This is not the first SFFWorld title I’ve reviewed. Previously, I’ve reviewed their 2012 (Visions of Apocalypse) and 2014 collections (Wars to End All Wars). For the most part, I enjoyed these collections and had notable favourites. So when I was offered the chance to review the collection on a theme of a subject I adore (maps), I jumped at the chance.
Maps define our world and it’s something we take for granted. They are used to inform, educate, aid, influence and yes – manipulate. I studied map theory as part of a short GIS course I did a few years ago before I decided to work as a freelance writer. Armed with the knowledge of these themes and ideas of mapping in general, I eagerly entered into this collection of 18 short stories with an open mind and a little too much excitement for a man in his 40s.
Each one focuses on a different element of maps, each utilises maps or the process of mapping in some way as an essential part of the narrative.

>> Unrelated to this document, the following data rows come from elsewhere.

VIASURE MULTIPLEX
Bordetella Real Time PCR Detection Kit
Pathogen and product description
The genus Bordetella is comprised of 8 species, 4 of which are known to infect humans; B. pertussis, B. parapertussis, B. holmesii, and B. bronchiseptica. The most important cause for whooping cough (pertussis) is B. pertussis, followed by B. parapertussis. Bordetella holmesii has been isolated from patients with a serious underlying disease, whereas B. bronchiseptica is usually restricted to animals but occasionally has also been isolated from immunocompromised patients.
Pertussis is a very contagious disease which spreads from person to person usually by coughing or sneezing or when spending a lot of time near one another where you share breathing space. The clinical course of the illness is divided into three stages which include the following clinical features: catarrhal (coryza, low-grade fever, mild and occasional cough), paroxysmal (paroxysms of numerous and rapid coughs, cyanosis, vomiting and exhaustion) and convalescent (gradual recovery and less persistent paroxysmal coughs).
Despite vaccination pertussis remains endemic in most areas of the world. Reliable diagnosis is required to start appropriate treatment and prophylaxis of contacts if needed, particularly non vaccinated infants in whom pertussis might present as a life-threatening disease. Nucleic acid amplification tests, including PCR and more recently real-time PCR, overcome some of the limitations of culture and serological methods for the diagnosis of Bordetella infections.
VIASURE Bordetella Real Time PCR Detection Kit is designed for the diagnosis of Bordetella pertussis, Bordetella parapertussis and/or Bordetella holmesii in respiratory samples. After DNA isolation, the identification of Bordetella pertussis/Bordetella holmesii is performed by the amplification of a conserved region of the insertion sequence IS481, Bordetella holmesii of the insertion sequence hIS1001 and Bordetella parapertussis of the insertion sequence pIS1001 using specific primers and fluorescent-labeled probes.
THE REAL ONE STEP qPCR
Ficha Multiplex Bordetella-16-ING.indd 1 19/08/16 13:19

The most interesting element is observing each writer’s perceptions of maps although not all stories look at the ideas or concepts behind maps directly. It is this that grabbed me the most and it is this I most looked forward to reading about. In that respect, the volume certainly fulfilled the potential I hoped it would fulfil. But these are short stories, and ultimately fiction is to entertain. Does it succeed in that regard?

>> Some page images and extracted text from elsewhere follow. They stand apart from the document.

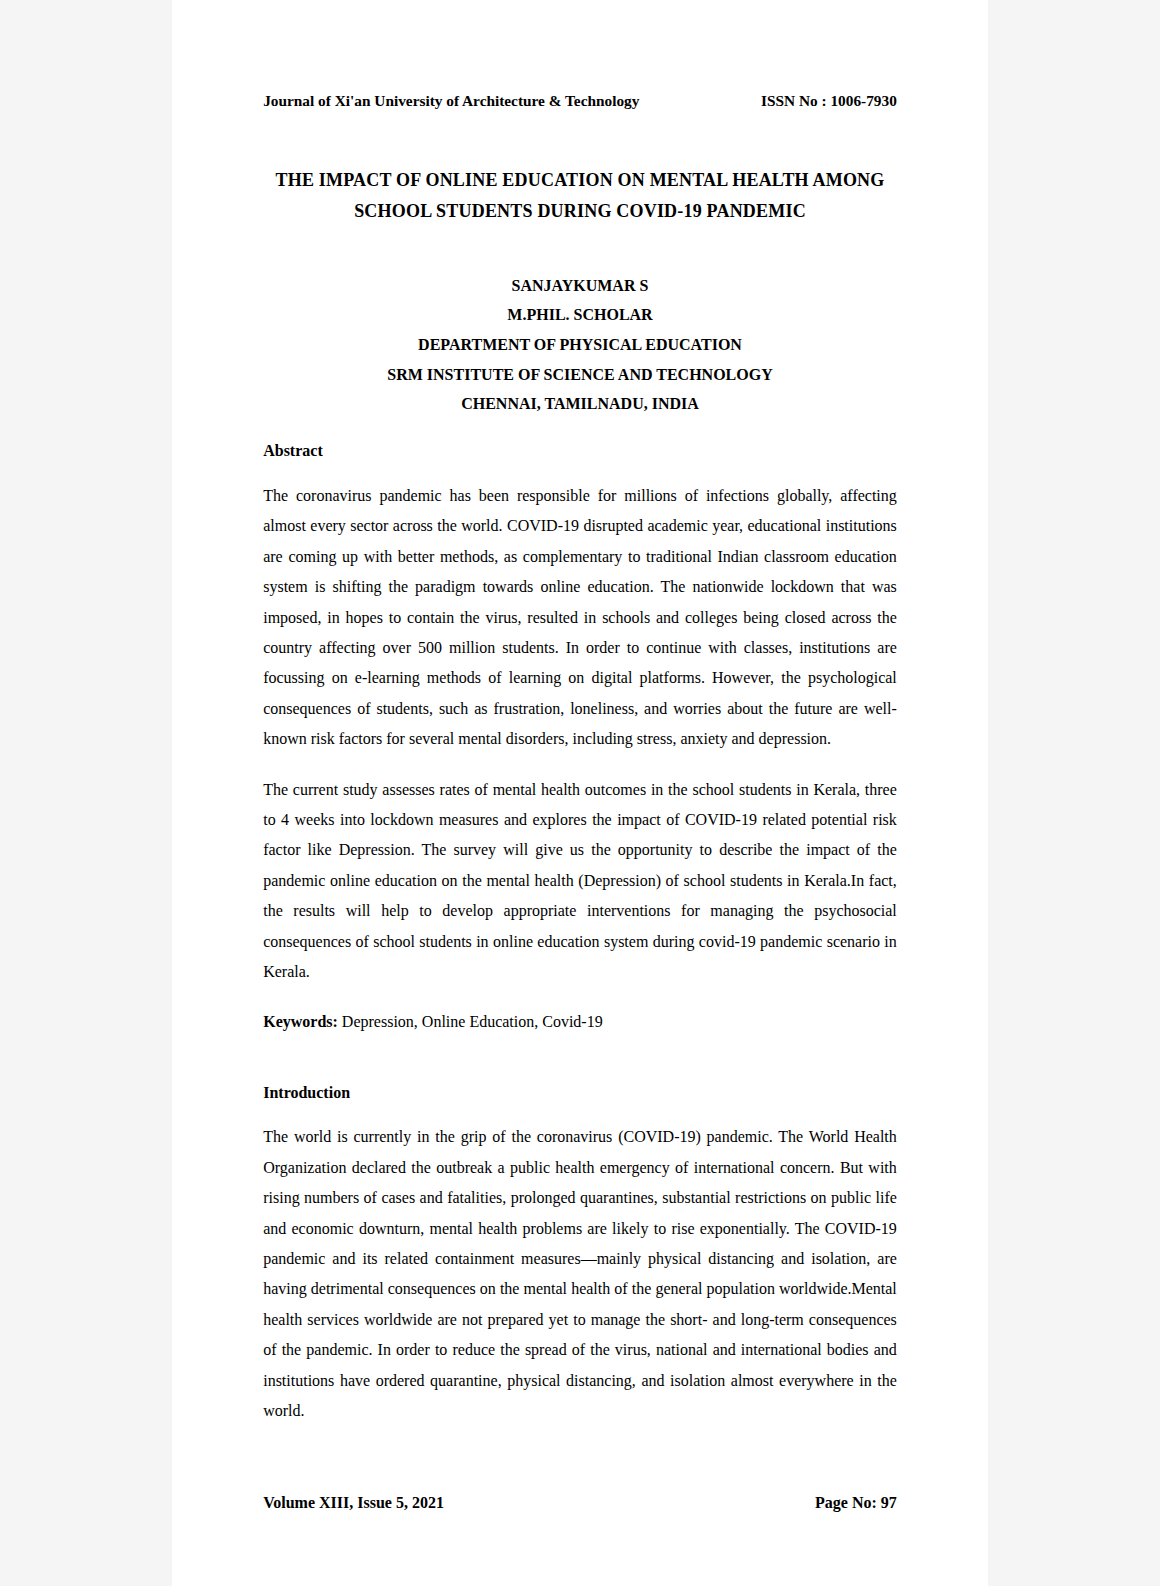Journal of Xi'an University of Architecture & Technology ISSN No : 1006-7930
THE IMPACT OF ONLINE EDUCATION ON MENTAL HEALTH AMONG SCHOOL STUDENTS DURING COVID-19 PANDEMIC
SANJAYKUMAR S
M.PHIL. SCHOLAR
DEPARTMENT OF PHYSICAL EDUCATION
SRM INSTITUTE OF SCIENCE AND TECHNOLOGY
CHENNAI, TAMILNADU, INDIA
Abstract
The coronavirus pandemic has been responsible for millions of infections globally, affecting almost every sector across the world. COVID-19 disrupted academic year, educational institutions are coming up with better methods, as complementary to traditional Indian classroom education system is shifting the paradigm towards online education. The nationwide lockdown that was imposed, in hopes to contain the virus, resulted in schools and colleges being closed across the country affecting over 500 million students. In order to continue with classes, institutions are focussing on e-learning methods of learning on digital platforms. However, the psychological consequences of students, such as frustration, loneliness, and worries about the future are well-known risk factors for several mental disorders, including stress, anxiety and depression.
The current study assesses rates of mental health outcomes in the school students in Kerala, three to 4 weeks into lockdown measures and explores the impact of COVID-19 related potential risk factor like Depression. The survey will give us the opportunity to describe the impact of the pandemic online education on the mental health (Depression) of school students in Kerala.In fact, the results will help to develop appropriate interventions for managing the psychosocial consequences of school students in online education system during covid-19 pandemic scenario in Kerala.
Keywords: Depression, Online Education, Covid-19
Introduction
The world is currently in the grip of the coronavirus (COVID-19) pandemic. The World Health Organization declared the outbreak a public health emergency of international concern. But with rising numbers of cases and fatalities, prolonged quarantines, substantial restrictions on public life and economic downturn, mental health problems are likely to rise exponentially. The COVID-19 pandemic and its related containment measures—mainly physical distancing and isolation, are having detrimental consequences on the mental health of the general population worldwide.Mental health services worldwide are not prepared yet to manage the short- and long-term consequences of the pandemic. In order to reduce the spread of the virus, national and international bodies and institutions have ordered quarantine, physical distancing, and isolation almost everywhere in the world.
Volume XIII, Issue 5, 2021 Page No: 97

I must say that I enjoyed every story here. It is a solid collection presenting some great ideas and some interesting stories. However, few of the stories really stood out for me above all the others. I didn’t particularly find that any kept me hooked or gripped to the extent that I flew through them. But saying that, I didn’t feel that any of them were bad either. This is a bonus as I tend to find in short story collections that some I don’t finish because they fail to grab or maintain my interest long enough to want to finish it. However, some particular favourites include:
- The Road to Pareidolia by PJ Richards. This almost vignette like short story feels like an awakening of experiencing a new love (of a subject). It’s really quite different from anything else here.

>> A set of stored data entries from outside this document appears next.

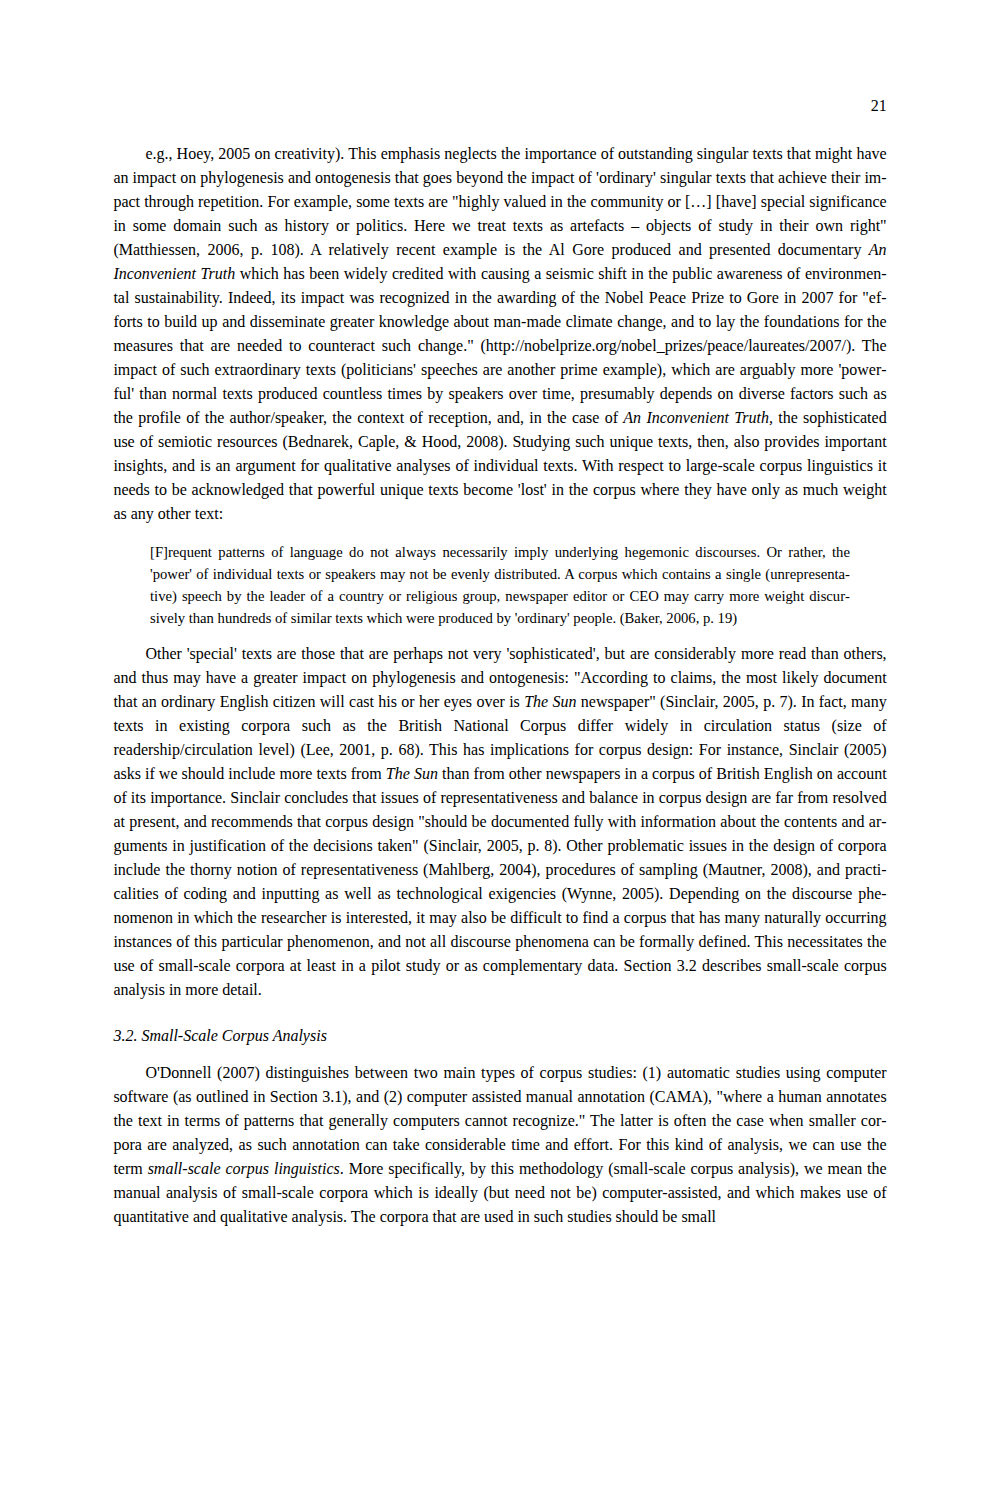21
e.g., Hoey, 2005 on creativity). This emphasis neglects the importance of outstanding singular texts that might have an impact on phylogenesis and ontogenesis that goes beyond the impact of 'ordinary' singular texts that achieve their impact through repetition. For example, some texts are "highly valued in the community or […] [have] special significance in some domain such as history or politics. Here we treat texts as artefacts – objects of study in their own right" (Matthiessen, 2006, p. 108). A relatively recent example is the Al Gore produced and presented documentary An Inconvenient Truth which has been widely credited with causing a seismic shift in the public awareness of environmental sustainability. Indeed, its impact was recognized in the awarding of the Nobel Peace Prize to Gore in 2007 for "efforts to build up and disseminate greater knowledge about man-made climate change, and to lay the foundations for the measures that are needed to counteract such change." (http://nobelprize.org/nobel_prizes/peace/laureates/2007/). The impact of such extraordinary texts (politicians' speeches are another prime example), which are arguably more 'powerful' than normal texts produced countless times by speakers over time, presumably depends on diverse factors such as the profile of the author/speaker, the context of reception, and, in the case of An Inconvenient Truth, the sophisticated use of semiotic resources (Bednarek, Caple, & Hood, 2008). Studying such unique texts, then, also provides important insights, and is an argument for qualitative analyses of individual texts. With respect to large-scale corpus linguistics it needs to be acknowledged that powerful unique texts become 'lost' in the corpus where they have only as much weight as any other text:
[F]requent patterns of language do not always necessarily imply underlying hegemonic discourses. Or rather, the 'power' of individual texts or speakers may not be evenly distributed. A corpus which contains a single (unrepresentative) speech by the leader of a country or religious group, newspaper editor or CEO may carry more weight discursively than hundreds of similar texts which were produced by 'ordinary' people. (Baker, 2006, p. 19)
Other 'special' texts are those that are perhaps not very 'sophisticated', but are considerably more read than others, and thus may have a greater impact on phylogenesis and ontogenesis: "According to claims, the most likely document that an ordinary English citizen will cast his or her eyes over is The Sun newspaper" (Sinclair, 2005, p. 7). In fact, many texts in existing corpora such as the British National Corpus differ widely in circulation status (size of readership/circulation level) (Lee, 2001, p. 68). This has implications for corpus design: For instance, Sinclair (2005) asks if we should include more texts from The Sun than from other newspapers in a corpus of British English on account of its importance. Sinclair concludes that issues of representativeness and balance in corpus design are far from resolved at present, and recommends that corpus design "should be documented fully with information about the contents and arguments in justification of the decisions taken" (Sinclair, 2005, p. 8). Other problematic issues in the design of corpora include the thorny notion of representativeness (Mahlberg, 2004), procedures of sampling (Mautner, 2008), and practicalities of coding and inputting as well as technological exigencies (Wynne, 2005). Depending on the discourse phenomenon in which the researcher is interested, it may also be difficult to find a corpus that has many naturally occurring instances of this particular phenomenon, and not all discourse phenomena can be formally defined. This necessitates the use of small-scale corpora at least in a pilot study or as complementary data. Section 3.2 describes small-scale corpus analysis in more detail.
3.2. Small-Scale Corpus Analysis
O'Donnell (2007) distinguishes between two main types of corpus studies: (1) automatic studies using computer software (as outlined in Section 3.1), and (2) computer assisted manual annotation (CAMA), "where a human annotates the text in terms of patterns that generally computers cannot recognize." The latter is often the case when smaller corpora are analyzed, as such annotation can take considerable time and effort. For this kind of analysis, we can use the term small-scale corpus linguistics. More specifically, by this methodology (small-scale corpus analysis), we mean the manual analysis of small-scale corpora which is ideally (but need not be) computer-assisted, and which makes use of quantitative and qualitative analysis. The corpora that are used in such studies should be small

- Forward by Igor Ljubuncic. A fantastic tale of time travel that feels very much in the tradition of the golden age of science fiction. You sort of feel for most of the story that you know what’s coming, but it doesn’t make it any less enjoyable
- Remnants by Lindsey Baker. Particularly, I liked the adventurous style of this military scifi story about an investigation of a mysterious and ancient spacecraft and the Flight Lieutenant ordered to examine it. This is a real page turner
A few came close, but in the end I narrowed it down to these three as my personal highlights – I couldn’t choose a personal favourite between these three. They are all high points in what is a pretty solid volume of interesting tales. Each story brings its own rich narrative and perspective to the study and understanding of maps. That, for me, makes this one of the most interesting volumes from SFFWorld yet.